In accordance with a rapid spread of information relevant apparatuses and communication apparatuses such as a personal computer, a video camera and a portable telephone in recent years, the development of a battery to be utilized as a power source thereof has been emphasized. The development of a high-output and high-capacity battery for an electric automobile or a hybrid automobile has been advanced also in the automobile industry. A lithium battery has presently drawn attention, from the viewpoint of a high energy density among various kinds of batteries.
There have been conventionally attempts to improve performance of a lithium battery in the field of such lithium batteries, while focusing on an interface of an electrode active material. For example, in Non Patent Literature 1 and Patent Literatures 1 to 3, a technique for forming a coating layer on the surface of a cathode active material of a lithium battery is disclosed.
Specifically, in Non Patent Literature 1, a technique for coating the surface of a cathode active material comprising LiNi0.5Mn1.5O4 with Li3PO4 by using an electrostatic atomizing method is disclosed. Also, in Non Patent Literature 1, it is disclosed that Li3PO4 coated by an electrostatic atomizing method is crystallized by heat-treating at 400° C. for 20 minutes.

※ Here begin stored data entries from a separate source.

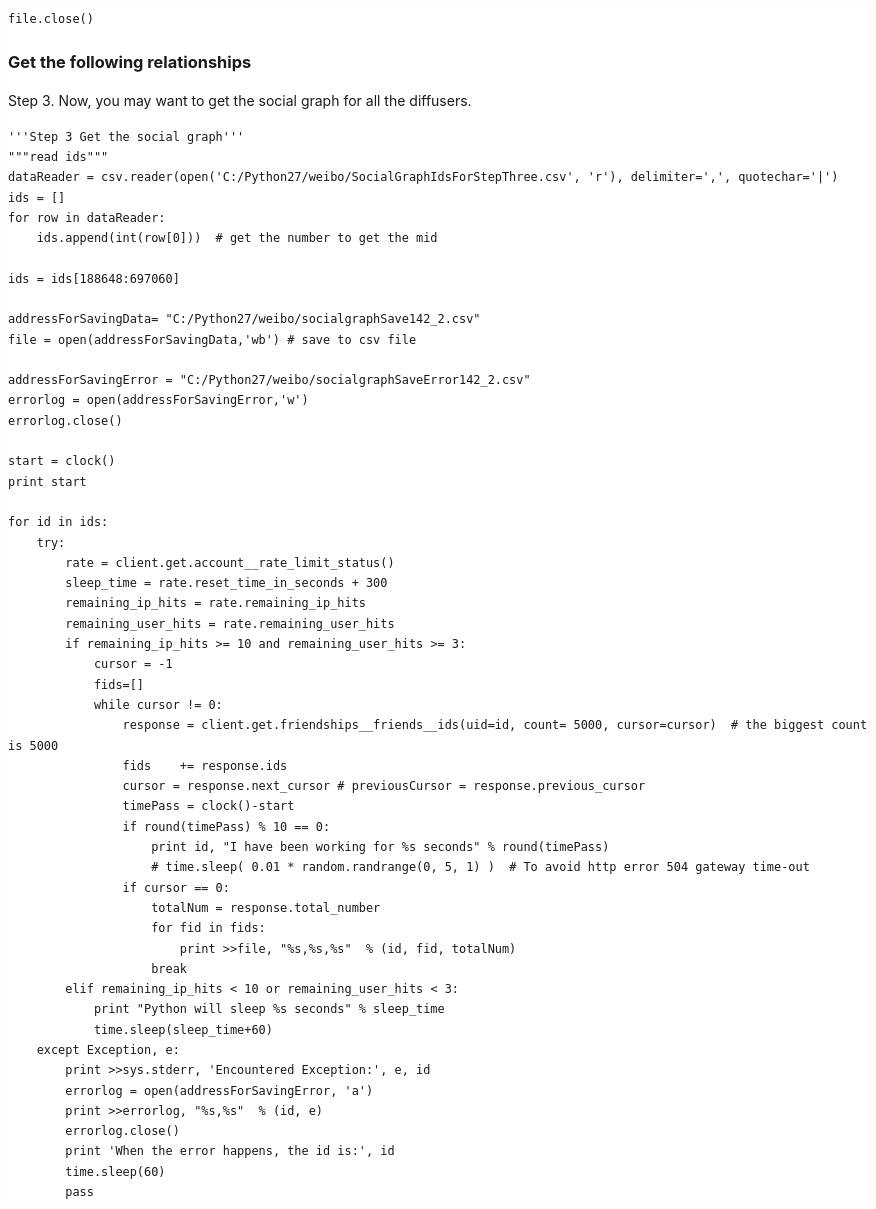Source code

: 	file.close()


### Get the following relationships

Step 3. Now, you may want to get the social graph for all the diffusers.

	'''Step 3 Get the social graph'''
	"""read ids"""
	dataReader = csv.reader(open('C:/Python27/weibo/SocialGraphIdsForStepThree.csv', 'r'), delimiter=',', quotechar='|')
	ids = []
	for row in dataReader:
	    ids.append(int(row[0]))  # get the number to get the mid
	
	ids = ids[188648:697060]
	
	addressForSavingData= "C:/Python27/weibo/socialgraphSave142_2.csv"
	file = open(addressForSavingData,'wb') # save to csv file
	
	addressForSavingError = "C:/Python27/weibo/socialgraphSaveError142_2.csv"
	errorlog = open(addressForSavingError,'w')
	errorlog.close()
	
	start = clock()
	print start
	
	for id in ids:
		try:
			rate = client.get.account__rate_limit_status()
			sleep_time = rate.reset_time_in_seconds + 300
			remaining_ip_hits = rate.remaining_ip_hits
			remaining_user_hits = rate.remaining_user_hits
			if remaining_ip_hits >= 10 and remaining_user_hits >= 3:
				cursor = -1
				fids=[]
				while cursor != 0:
					response = client.get.friendships__friends__ids(uid=id, count= 5000, cursor=cursor)  # the biggest count is 5000
					fids	+= response.ids
					cursor = response.next_cursor # previousCursor = response.previous_cursor
					timePass = clock()-start
					if round(timePass) % 10 == 0:
						print id, "I have been working for %s seconds" % round(timePass)
						# time.sleep( 0.01 * random.randrange(0, 5, 1) )  # To avoid http error 504 gateway time-out
					if cursor == 0:
						totalNum = response.total_number
						for fid in fids:
							print >>file, "%s,%s,%s"  % (id, fid, totalNum)
						break
			elif remaining_ip_hits < 10 or remaining_user_hits < 3:
				print "Python will sleep %s seconds" % sleep_time
				time.sleep(sleep_time+60)
		except Exception, e:
			print >>sys.stderr, 'Encountered Exception:', e, id
			errorlog = open(addressForSavingError, 'a')
			print >>errorlog, "%s,%s"  % (id, e)
			errorlog.close()
			print 'When the error happens, the id is:', id
			time.sleep(60)
			pass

Also, in Patent Literature 1, a technique for forming a coating layer in such a manner that Al2O3 and Li3PO4 are coated on the surface of a cathode active material of a lithium manganese complex oxide and heat-treated by a liquid phase method is disclosed. In addition, in Patent Literature 2, a technique for forming a coating layer in such a manner that ZrO2, Al2O3 or TiO2 are coated on the surface of a cathode active material composed of LiNiCoMnO2 and heat-treated at 400° C. or less by a pulsed laser deposition method is disclosed. Furthermore, in Patent Literature 3, a technique for coating the surface of a cathode active material composed of LiCoO2 with Li3PO4 and Li4SiO4 by using a PLD method is disclosed.